> The available mitigation is at server level and prevents access to download or file storage directories directly. If configured properly, this will block access to the clear URL and return a ‘forbidden’ message. This is the second contributory configuration error – the server was not configured in this way so there was nothing to stop access to the clear URL bypassing protections against pre-publication access
That's the main flaw. Wordpress was configured to allow direct access to file, so they did not go through the authentication system. My experience is with Drupal (and a decade or more out of date), but it sounds like this behaves very similar. And this is a giant footgun, the system doesn't behave the way normal people expect if you allow unauthenticated access to files (if you know the URL). I don't understand why you would configure it this way today.
I would also assume that the upload happened via Wordpress, and not someone manually uploading files via FTP/SFTP or something like that. And in that case it would be entirely non-obvious to users that attaching a file to an unpublished document would put it in a place where it is potentially publicly accessible.
Since at least Drupal 7, the core CMS has included the concept of “private files.” The files are stored in a directory that is not served publicly by the web server.
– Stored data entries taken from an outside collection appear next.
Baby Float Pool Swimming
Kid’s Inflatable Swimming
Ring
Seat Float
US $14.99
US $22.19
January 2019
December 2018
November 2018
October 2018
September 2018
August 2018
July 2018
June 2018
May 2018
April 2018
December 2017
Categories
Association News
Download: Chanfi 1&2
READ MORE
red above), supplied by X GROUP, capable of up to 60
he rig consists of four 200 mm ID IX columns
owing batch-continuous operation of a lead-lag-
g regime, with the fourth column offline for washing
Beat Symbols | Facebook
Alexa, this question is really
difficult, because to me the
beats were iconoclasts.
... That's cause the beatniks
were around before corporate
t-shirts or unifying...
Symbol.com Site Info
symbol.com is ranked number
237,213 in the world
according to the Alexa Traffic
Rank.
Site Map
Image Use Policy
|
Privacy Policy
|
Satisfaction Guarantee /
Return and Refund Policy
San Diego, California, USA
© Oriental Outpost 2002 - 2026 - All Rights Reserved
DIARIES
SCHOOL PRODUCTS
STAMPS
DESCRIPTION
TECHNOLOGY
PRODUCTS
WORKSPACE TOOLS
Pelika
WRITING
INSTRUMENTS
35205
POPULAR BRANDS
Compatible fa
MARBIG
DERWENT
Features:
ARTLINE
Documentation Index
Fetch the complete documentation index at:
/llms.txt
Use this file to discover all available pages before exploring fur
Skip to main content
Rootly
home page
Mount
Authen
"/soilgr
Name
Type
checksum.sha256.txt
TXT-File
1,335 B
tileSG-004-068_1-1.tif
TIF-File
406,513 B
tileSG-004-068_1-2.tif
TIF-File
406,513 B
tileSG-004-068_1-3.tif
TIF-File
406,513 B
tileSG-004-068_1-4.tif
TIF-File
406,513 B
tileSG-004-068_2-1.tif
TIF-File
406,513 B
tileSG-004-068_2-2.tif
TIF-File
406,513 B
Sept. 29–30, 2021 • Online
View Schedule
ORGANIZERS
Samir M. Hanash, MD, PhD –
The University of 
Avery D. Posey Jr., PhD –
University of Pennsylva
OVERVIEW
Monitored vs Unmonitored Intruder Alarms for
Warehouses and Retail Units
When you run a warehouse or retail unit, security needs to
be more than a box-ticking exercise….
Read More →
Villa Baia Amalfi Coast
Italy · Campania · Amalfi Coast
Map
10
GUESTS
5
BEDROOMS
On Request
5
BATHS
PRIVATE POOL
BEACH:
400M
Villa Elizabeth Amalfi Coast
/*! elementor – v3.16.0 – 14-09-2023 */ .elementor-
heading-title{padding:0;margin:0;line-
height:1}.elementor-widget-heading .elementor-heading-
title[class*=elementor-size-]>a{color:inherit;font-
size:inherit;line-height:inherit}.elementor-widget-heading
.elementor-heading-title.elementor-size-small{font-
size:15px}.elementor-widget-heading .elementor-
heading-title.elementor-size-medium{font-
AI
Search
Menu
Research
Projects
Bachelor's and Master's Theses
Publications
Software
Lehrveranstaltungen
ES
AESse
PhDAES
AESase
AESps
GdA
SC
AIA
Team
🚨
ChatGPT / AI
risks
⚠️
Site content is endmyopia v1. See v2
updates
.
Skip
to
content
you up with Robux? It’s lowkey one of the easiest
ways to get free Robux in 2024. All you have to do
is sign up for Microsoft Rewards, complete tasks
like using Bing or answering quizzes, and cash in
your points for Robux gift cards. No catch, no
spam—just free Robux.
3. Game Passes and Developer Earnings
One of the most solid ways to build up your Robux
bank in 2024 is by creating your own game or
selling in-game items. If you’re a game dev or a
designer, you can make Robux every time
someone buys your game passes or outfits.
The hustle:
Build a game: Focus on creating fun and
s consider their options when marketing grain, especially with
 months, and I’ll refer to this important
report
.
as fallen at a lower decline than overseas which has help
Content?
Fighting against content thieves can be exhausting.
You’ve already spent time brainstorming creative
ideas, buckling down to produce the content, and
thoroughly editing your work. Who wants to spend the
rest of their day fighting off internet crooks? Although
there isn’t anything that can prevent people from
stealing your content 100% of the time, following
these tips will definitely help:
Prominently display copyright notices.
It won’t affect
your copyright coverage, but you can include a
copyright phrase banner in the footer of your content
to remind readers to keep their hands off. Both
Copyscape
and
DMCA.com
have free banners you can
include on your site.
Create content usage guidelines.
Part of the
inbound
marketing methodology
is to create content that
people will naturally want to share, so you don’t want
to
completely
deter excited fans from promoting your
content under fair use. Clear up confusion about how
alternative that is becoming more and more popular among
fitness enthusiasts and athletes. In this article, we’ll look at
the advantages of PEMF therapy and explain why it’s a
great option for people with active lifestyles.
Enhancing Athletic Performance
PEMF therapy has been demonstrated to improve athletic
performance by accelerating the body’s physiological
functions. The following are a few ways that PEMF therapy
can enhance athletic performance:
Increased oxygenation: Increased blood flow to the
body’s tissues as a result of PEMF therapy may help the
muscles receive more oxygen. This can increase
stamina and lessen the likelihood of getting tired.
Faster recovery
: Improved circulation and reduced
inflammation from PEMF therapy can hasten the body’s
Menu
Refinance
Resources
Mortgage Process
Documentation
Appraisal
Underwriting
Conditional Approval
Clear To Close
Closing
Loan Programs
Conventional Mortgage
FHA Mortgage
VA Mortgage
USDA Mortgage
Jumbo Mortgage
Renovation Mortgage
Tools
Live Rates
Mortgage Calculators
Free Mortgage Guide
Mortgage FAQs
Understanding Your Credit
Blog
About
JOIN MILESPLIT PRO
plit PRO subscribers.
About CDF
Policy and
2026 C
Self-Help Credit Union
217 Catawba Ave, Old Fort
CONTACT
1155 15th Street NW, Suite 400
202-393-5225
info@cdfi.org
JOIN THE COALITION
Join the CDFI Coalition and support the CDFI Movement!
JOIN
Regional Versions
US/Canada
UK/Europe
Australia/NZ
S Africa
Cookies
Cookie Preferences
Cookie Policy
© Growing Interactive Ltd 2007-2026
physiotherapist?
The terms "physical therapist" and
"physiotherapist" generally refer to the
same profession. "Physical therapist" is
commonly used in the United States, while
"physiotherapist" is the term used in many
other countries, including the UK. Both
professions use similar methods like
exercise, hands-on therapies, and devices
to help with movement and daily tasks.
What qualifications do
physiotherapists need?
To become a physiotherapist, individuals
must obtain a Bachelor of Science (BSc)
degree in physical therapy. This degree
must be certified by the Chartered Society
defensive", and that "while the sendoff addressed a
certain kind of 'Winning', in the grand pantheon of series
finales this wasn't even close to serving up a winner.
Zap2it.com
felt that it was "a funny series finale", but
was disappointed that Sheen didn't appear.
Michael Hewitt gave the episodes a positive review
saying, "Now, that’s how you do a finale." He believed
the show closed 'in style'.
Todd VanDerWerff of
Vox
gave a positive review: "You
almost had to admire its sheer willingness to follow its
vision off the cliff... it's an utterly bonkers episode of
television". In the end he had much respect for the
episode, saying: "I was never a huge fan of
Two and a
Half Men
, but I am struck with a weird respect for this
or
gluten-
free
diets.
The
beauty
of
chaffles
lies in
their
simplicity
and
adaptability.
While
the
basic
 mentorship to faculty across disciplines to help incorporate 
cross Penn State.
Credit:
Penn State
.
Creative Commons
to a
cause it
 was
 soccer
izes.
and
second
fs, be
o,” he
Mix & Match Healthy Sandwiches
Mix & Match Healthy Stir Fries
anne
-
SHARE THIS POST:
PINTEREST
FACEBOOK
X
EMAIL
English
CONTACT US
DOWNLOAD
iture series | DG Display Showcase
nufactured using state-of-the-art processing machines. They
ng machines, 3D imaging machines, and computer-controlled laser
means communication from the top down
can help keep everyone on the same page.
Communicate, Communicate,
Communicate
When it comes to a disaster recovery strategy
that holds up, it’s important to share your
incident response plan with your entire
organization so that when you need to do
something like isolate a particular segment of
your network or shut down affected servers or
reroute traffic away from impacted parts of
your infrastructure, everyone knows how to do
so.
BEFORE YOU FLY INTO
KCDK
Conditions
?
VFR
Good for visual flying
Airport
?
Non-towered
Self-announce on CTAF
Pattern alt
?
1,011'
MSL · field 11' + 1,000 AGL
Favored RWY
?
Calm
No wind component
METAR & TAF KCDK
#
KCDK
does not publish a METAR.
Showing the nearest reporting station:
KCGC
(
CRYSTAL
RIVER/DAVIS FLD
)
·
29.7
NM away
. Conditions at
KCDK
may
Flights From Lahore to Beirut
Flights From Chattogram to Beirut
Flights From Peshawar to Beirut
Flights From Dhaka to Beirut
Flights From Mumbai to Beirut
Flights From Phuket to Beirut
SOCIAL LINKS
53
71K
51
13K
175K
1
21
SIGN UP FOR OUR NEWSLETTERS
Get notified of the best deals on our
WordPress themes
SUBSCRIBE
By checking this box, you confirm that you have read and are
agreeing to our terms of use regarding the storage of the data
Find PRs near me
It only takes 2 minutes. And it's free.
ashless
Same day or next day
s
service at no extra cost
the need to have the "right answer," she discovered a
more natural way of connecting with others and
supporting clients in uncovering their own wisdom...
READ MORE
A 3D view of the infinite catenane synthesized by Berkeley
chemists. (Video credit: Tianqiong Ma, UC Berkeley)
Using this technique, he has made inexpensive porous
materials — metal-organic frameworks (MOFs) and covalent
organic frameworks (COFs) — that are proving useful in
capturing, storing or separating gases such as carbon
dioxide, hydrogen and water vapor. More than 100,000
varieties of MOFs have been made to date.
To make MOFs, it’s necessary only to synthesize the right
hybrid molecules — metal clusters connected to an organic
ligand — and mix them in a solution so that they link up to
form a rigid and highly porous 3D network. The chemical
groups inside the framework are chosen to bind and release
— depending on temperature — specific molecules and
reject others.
Instead the CMS generates a proxy URL for each file, which is handled by the CMS like a page URL before serving the file by streaming it through PHP. So: it’s a heavier load on the server, but you get full permission management by the CMS.
Wordpress does not have this in core—no surprise. I was surprised to find that it’s not even available as a community plugin. I had to pay a developer to write a custom plugin when building a members-only website in Wordpress.
Some folks downplayed the risk of someone finding and directly accessing the file URL if it wasn’t referenced on a public page. It’s crazy to see it created a national government incident in the UK.